Notice that the second "call" to geteuid does not have parenthesis following the identifier. As such, it is treated as a function pointer and its value is compared against 0. This test always succeeds allowing a normal user of the system to have root access when this piece of code is triggered. Yes, this piece of code is in a real system that tens of thousands of users are probably still using.

Avoiding the goofs

Unfortunately, we do not have a silver bullet for guaranteeing that developers will not make some of the common mistakes that lead to very expensive defects.

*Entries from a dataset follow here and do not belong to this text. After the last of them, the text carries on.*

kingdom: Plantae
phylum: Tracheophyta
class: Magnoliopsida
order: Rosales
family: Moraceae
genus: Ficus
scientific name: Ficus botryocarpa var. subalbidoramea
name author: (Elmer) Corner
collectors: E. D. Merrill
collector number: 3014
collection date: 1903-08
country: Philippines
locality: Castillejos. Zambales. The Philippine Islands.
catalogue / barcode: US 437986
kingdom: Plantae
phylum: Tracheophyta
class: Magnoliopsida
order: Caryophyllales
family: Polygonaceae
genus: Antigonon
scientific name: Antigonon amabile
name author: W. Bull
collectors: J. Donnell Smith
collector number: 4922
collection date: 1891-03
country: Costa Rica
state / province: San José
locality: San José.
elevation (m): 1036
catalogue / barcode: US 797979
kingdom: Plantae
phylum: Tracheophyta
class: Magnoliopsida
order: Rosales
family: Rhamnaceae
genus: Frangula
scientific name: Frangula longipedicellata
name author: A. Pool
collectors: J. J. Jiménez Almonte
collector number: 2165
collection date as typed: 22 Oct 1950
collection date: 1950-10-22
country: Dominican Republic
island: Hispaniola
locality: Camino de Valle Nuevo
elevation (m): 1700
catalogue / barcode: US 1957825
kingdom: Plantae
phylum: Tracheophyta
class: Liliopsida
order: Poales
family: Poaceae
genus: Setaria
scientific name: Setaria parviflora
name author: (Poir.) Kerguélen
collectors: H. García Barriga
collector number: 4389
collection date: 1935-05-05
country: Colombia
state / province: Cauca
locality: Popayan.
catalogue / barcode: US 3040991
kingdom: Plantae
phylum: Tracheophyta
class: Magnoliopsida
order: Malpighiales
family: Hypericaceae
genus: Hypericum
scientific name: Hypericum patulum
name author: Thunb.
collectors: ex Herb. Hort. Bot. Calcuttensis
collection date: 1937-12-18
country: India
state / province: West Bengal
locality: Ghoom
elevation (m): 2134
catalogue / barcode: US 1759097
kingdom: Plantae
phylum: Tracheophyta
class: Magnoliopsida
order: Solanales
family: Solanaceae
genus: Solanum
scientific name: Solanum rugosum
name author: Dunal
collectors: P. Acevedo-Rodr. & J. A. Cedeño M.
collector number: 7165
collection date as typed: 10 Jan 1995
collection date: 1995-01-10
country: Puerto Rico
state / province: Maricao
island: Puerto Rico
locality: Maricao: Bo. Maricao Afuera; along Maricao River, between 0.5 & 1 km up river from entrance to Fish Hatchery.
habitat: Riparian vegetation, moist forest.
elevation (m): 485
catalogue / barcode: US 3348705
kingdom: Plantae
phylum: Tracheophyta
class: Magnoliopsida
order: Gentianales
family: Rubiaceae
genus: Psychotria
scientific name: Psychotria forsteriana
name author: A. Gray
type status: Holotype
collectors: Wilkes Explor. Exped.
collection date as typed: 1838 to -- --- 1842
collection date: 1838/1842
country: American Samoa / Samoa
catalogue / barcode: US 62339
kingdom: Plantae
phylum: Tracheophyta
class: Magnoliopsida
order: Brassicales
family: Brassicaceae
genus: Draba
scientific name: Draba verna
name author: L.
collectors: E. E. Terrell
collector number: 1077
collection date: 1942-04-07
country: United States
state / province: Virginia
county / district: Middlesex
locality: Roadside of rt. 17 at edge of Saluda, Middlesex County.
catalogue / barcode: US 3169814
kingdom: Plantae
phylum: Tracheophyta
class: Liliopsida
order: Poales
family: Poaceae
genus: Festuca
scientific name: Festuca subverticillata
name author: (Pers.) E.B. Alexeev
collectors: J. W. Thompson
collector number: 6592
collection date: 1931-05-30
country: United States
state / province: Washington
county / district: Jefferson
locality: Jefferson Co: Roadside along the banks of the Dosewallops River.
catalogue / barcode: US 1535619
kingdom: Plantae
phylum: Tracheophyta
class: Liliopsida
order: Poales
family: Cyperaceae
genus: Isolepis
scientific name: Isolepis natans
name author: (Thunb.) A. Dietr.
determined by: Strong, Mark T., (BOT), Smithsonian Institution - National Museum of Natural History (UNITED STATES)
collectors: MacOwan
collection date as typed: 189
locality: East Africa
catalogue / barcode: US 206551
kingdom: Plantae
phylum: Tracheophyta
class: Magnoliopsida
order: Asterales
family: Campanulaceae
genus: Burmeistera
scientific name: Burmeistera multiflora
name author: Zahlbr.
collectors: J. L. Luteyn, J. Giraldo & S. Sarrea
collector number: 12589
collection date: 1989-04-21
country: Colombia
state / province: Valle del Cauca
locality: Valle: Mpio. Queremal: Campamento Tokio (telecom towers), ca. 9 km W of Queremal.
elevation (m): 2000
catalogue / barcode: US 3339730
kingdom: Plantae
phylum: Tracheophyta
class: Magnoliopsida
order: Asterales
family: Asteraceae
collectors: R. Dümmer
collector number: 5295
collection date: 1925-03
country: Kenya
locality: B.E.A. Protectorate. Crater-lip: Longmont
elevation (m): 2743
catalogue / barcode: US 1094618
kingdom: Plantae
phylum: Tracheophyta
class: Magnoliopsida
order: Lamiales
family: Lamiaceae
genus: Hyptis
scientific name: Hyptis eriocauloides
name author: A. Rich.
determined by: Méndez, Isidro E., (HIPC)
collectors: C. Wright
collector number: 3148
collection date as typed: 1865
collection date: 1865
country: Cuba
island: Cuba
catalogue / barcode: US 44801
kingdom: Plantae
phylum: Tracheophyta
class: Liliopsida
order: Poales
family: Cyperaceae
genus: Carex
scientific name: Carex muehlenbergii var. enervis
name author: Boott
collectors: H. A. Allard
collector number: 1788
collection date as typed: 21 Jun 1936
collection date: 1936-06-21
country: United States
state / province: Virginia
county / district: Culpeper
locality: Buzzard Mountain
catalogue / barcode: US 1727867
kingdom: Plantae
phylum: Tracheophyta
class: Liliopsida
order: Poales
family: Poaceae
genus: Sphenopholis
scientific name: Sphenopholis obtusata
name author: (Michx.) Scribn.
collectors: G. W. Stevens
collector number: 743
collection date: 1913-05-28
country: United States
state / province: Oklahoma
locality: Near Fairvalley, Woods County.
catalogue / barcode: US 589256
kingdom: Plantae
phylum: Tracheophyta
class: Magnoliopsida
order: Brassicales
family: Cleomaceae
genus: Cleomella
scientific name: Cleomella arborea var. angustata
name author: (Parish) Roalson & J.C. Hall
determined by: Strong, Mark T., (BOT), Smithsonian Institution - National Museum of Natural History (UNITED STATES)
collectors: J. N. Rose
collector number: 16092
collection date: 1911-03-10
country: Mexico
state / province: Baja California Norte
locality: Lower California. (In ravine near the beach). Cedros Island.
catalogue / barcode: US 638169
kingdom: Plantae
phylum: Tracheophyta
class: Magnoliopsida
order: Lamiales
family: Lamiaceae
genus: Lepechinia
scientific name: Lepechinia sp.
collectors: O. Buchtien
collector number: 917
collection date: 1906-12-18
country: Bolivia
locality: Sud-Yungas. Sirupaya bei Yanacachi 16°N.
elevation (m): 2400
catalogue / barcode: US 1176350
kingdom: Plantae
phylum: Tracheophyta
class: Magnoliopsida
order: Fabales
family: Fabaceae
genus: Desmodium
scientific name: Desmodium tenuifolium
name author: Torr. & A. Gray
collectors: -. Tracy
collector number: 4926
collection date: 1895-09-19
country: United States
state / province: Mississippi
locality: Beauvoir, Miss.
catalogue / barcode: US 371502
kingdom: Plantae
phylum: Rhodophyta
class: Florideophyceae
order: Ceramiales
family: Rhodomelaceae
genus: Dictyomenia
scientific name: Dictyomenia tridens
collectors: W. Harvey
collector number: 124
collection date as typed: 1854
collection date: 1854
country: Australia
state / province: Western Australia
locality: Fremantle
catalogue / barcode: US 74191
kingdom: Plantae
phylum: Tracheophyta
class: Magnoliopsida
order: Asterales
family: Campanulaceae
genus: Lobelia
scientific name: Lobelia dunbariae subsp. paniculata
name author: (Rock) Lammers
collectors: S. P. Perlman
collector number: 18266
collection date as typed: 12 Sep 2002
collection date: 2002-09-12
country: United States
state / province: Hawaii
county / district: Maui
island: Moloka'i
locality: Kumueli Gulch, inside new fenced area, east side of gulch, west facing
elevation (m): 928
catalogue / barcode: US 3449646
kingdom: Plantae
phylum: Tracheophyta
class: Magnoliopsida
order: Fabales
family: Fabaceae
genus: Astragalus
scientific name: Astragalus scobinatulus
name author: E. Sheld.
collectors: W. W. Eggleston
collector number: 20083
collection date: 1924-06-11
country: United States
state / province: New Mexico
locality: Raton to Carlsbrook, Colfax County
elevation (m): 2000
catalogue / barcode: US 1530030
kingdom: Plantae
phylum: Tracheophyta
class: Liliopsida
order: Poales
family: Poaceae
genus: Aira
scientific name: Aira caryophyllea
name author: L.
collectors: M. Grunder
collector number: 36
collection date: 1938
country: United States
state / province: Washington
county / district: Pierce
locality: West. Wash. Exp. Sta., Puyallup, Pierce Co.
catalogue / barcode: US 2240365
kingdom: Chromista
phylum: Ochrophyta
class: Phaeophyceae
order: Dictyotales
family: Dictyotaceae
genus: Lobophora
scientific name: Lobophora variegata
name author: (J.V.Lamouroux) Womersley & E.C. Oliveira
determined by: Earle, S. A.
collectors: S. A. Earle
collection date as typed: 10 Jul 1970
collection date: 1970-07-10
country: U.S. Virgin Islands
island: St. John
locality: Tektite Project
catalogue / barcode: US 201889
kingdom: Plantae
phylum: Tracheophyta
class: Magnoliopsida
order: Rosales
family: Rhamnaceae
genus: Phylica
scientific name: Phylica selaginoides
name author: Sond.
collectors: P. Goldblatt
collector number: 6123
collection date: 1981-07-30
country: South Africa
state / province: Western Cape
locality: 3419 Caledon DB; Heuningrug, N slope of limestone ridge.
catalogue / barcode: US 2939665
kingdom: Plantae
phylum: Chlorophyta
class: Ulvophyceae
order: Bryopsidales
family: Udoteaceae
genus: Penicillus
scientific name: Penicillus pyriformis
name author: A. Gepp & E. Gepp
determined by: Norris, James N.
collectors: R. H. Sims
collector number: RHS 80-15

There's no way to make code less complex or give them more time to develop it. However, there is technology that helps alleviate the problem of human frailties in the software development process. Research in static source code analysis has made tremendous strides in the past decade " gone are the false positive ridden days of Lint and other light weight code scanning tools.

All of the goofs listed in this paper are easily detected by state of the art static source code analysis technology. Compared with testing tools (e.g., purify), static source code analysis has the benefit of analyzing all of the paths through a given code base and is not tied to the particular test suite of the application. Compared with manual code audits or developer debugging, static source code analysis technology isn't hindered by the human frailties discussed previously.

There is no ignorance of the numerous interfaces in the code since it can analyze the whole program, keeping billions of contexts in memory simultaneously. Also, static source code analysis never suffers from stress or boredom or typos. Computers are very good at performing the same operation thousands of times in a row without variance. If you want to avoid the most common development goofs, augment your development process to include the latest technology to help find defects earlier in the lifecycle.